One of the things we did a bit differently this time (results TBD) was to start thinking about the details of the CHI submission early in the project. This of course affected our choices of design and evaluation methodology, but also put us on a better schedule to meet the submission deadline. So here we are in mid-August, and the system has been built, the data has been collected, ideas and insights are dancing in our heads. As we dive into details of analysis and presentation, that is, how to tell our story, we are trying to buttress some of the qualitative results with corresponding quantitative data.

When we started thinking about this deployment, we decided on a particular approach,  formulated some broad research hypotheses and questions we wanted to address, and designed our data collection methodology accordingly. But it’s difficult to predict the future.

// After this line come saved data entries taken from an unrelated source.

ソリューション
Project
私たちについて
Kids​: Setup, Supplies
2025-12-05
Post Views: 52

As our understanding of our users’ work practices improved, and as some constraints in system capabilities were identified, we adjusted our approach to collect useful data that we hope will tell a compelling story.

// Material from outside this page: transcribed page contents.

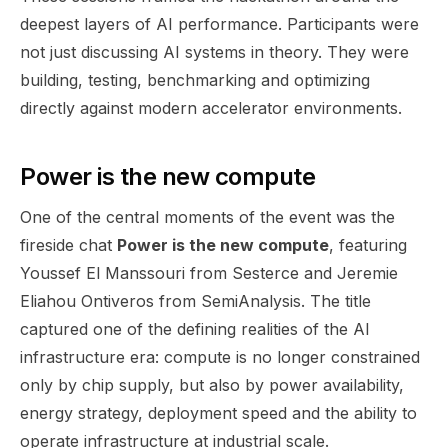
deepest layers of AI performance. Participants were
not just discussing AI systems in theory. They were
building, testing, benchmarking and optimizing
directly against modern accelerator environments.
Power is the new compute
One of the central moments of the event was the
fireside chat
Power is the new compute
, featuring
Youssef El Manssouri from Sesterce and Jeremie
Eliahou Ontiveros from SemiAnalysis. The title
captured one of the defining realities of the AI
infrastructure era: compute is no longer constrained
only by chip supply, but also by power availability,
energy strategy, deployment speed and the ability to
operate infrastructure at industrial scale.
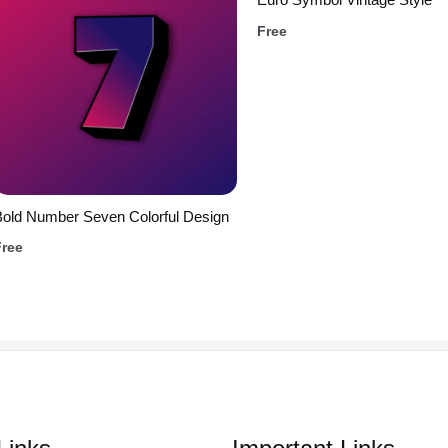
Free
old Number Seven Colorful Design
Free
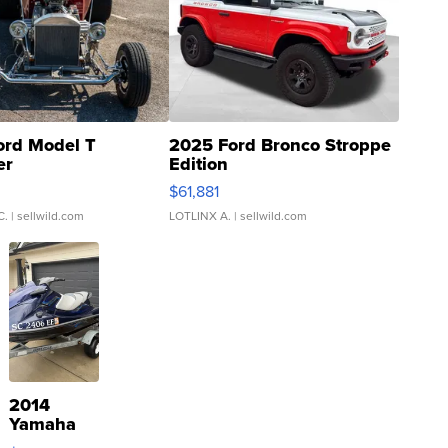
ord Model T
2025 Ford Bronco Stroppe
er
Edition
0
$61,881
C.
| sellwild.com
LOTLINX A.
| sellwild.com
2014
Yamaha
VX Deluxe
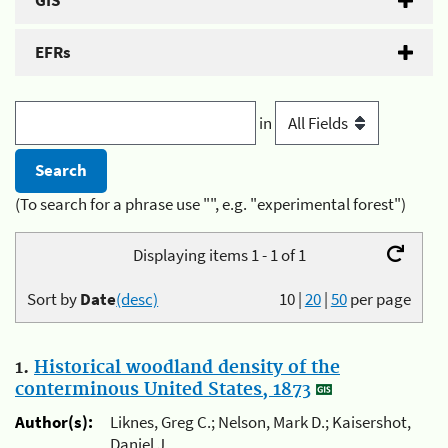
GIS
EFRs
in
(To search for a phrase use "", e.g. "experimental forest")
Displaying items 1 - 1 of 1
Sort by
Date
(desc)
10
|
20
|
50
per page
1.
Historical woodland density of the
conterminous United States, 1873
Author(s):
Liknes, Greg C.; Nelson, Mark D.; Kaisershot,
Daniel J.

All of this preamble led me to the (perhaps obvious) connection between test-driven development and the kinds of formative and summative evaluations we are doing. Test-driven development argues for creating tests that exercise the code you are writing at the same time as that code is created, and for testing as you go. In combination with other agile programming techniques, this can lead to more robust and bug-free components, and to a plethora of other advantages.

How does this relate to HCI and experimental design?

For one thing, when the artifact under test consists of a significant software component, you wind up doing a lot of logging. This includes logging of system functions to help characterize system performance and to help with debugging things when they fail, and also to collect a useful record of users’ activities when using the system.

Logging and experimental design go hand-in-hand: You need to know what to log (and often in what format) to make your hypotheses-testing analyses possible. Pilot testing helps to some extent, but by the time you’re running pilot tests, a lot of decisions are hard to reverse. It is probably better to do unit-testing on your logging and user data analysis tools before the entire system is built to have a better handle on the kinds of analyses you want to run. Do this early en0ugh, and y0u might get a chance to iterate on your experimental design as well (if you’re running controlled experiments).

Having collected a bunch of observational and interview data, we are now looking at log analysis to quantify some of the effects we saw, and may need to write some additional log parsing and analytic tools to get at the data in the right way. The upshot is that in a perfect world, we’d have had enough time to do a real pilot study with different subjects, to refine our methodology, to build a set of analytic tools, and only then to run the real experiment. As it is, we are quite happy with having collected data in the month of August!

Some day I’ll blog about my experience with test-driven development.